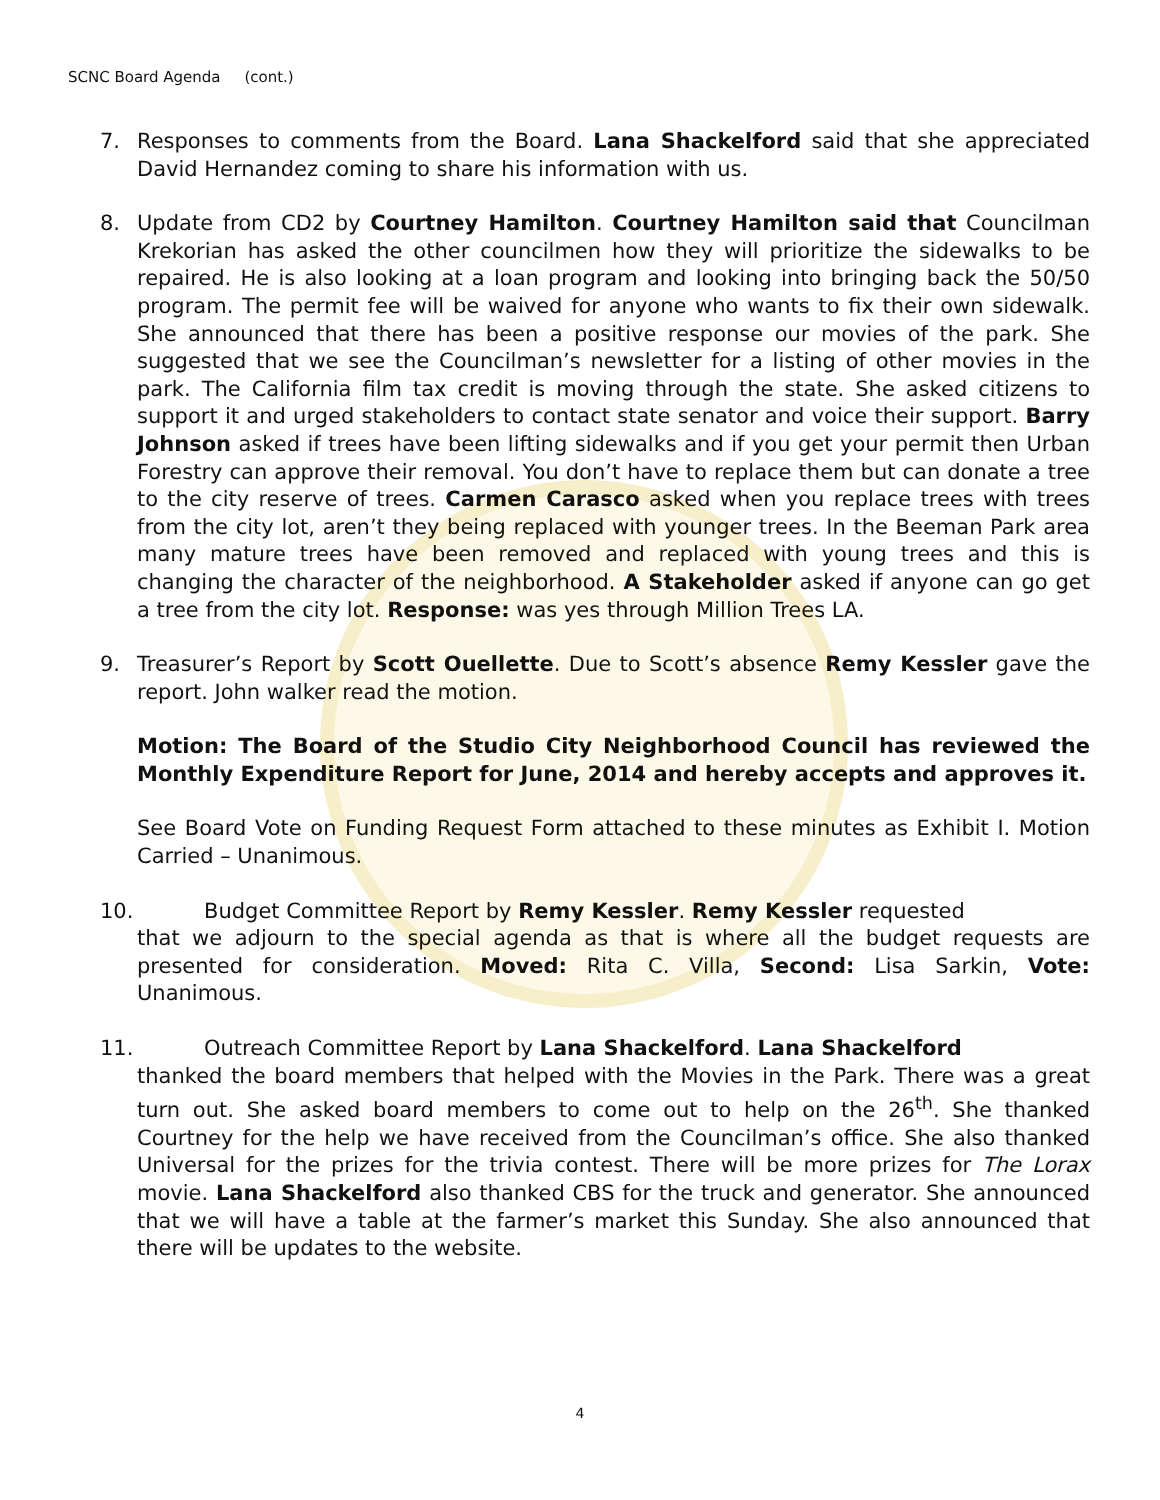SCNC Board Agenda (cont.)
7. Responses to comments from the Board. Lana Shackelford said that she appreciated David Hernandez coming to share his information with us.
8. Update from CD2 by Courtney Hamilton. Courtney Hamilton said that Councilman Krekorian has asked the other councilmen how they will prioritize the sidewalks to be repaired. He is also looking at a loan program and looking into bringing back the 50/50 program. The permit fee will be waived for anyone who wants to fix their own sidewalk. She announced that there has been a positive response our movies of the park. She suggested that we see the Councilman’s newsletter for a listing of other movies in the park. The California film tax credit is moving through the state. She asked citizens to support it and urged stakeholders to contact state senator and voice their support. Barry Johnson asked if trees have been lifting sidewalks and if you get your permit then Urban Forestry can approve their removal. You don’t have to replace them but can donate a tree to the city reserve of trees. Carmen Carasco asked when you replace trees with trees from the city lot, aren’t they being replaced with younger trees. In the Beeman Park area many mature trees have been removed and replaced with young trees and this is changing the character of the neighborhood. A Stakeholder asked if anyone can go get a tree from the city lot. Response: was yes through Million Trees LA.
9. Treasurer’s Report by Scott Ouellette. Due to Scott’s absence Remy Kessler gave the report. John walker read the motion.
Motion: The Board of the Studio City Neighborhood Council has reviewed the Monthly Expenditure Report for June, 2014 and hereby accepts and approves it.
See Board Vote on Funding Request Form attached to these minutes as Exhibit I. Motion Carried – Unanimous.
10. Budget Committee Report by Remy Kessler. Remy Kessler requested
that we adjourn to the special agenda as that is where all the budget requests are presented for consideration. Moved: Rita C. Villa, Second: Lisa Sarkin, Vote: Unanimous.
11. Outreach Committee Report by Lana Shackelford. Lana Shackelford
thanked the board members that helped with the Movies in the Park. There was a great turn out. She asked board members to come out to help on the 26<sup>th</sup>. She thanked Courtney for the help we have received from the Councilman’s office. She also thanked Universal for the prizes for the trivia contest. There will be more prizes for The Lorax movie. Lana Shackelford also thanked CBS for the truck and generator. She announced that we will have a table at the farmer’s market this Sunday. She also announced that there will be updates to the website.
4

--

In the lines above, find the word "Remy" and copy every line it occurs in.

9. Treasurer’s Report by Scott Ouellette. Due to Scott’s absence Remy Kessler gave the report. John walker read the motion.
10. Budget Committee Report by Remy Kessler. Remy Kessler requested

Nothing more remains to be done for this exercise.